**Instructions to follow**
Without the pictures, copy all the entries below exactly.

**Task material**
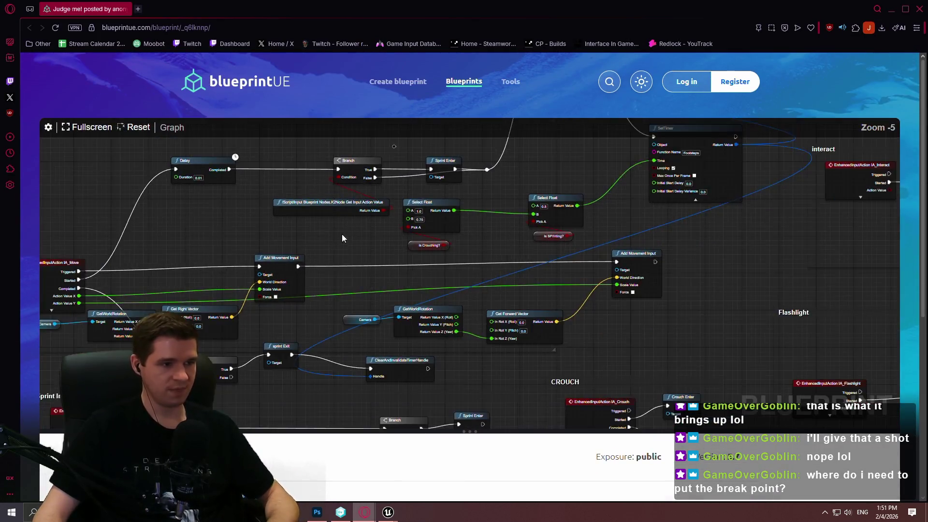
pyautogui.scroll(1, 341, 233)
pyautogui.moveTo(259, 340); pyautogui.dragTo(286, 335)
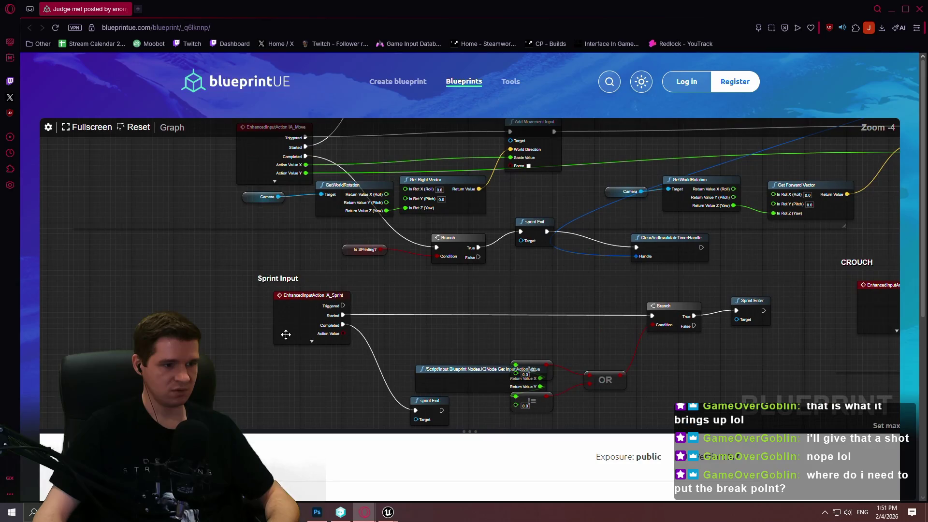
pyautogui.scroll(3, 444, 341)
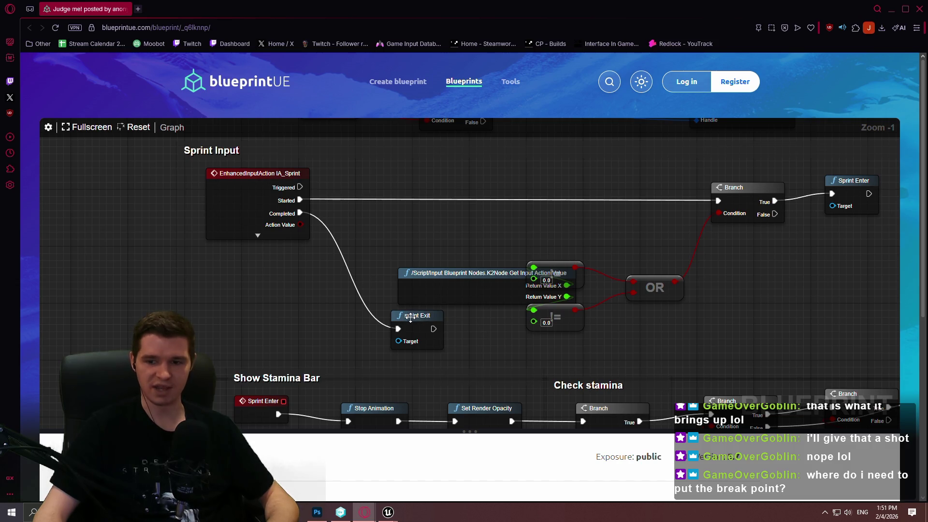
# - Select the sprint Exit node, leaving the Sprint Input comment deselected
pyautogui.moveTo(552, 221); pyautogui.dragTo(525, 218)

**Finished exercise**
pyautogui.scroll(1, 341, 233)
pyautogui.moveTo(259, 340); pyautogui.dragTo(286, 335)
pyautogui.scroll(3, 444, 341)
# - Select the sprint Exit node, leaving the Sprint Input comment deselected
pyautogui.moveTo(552, 221); pyautogui.dragTo(525, 218)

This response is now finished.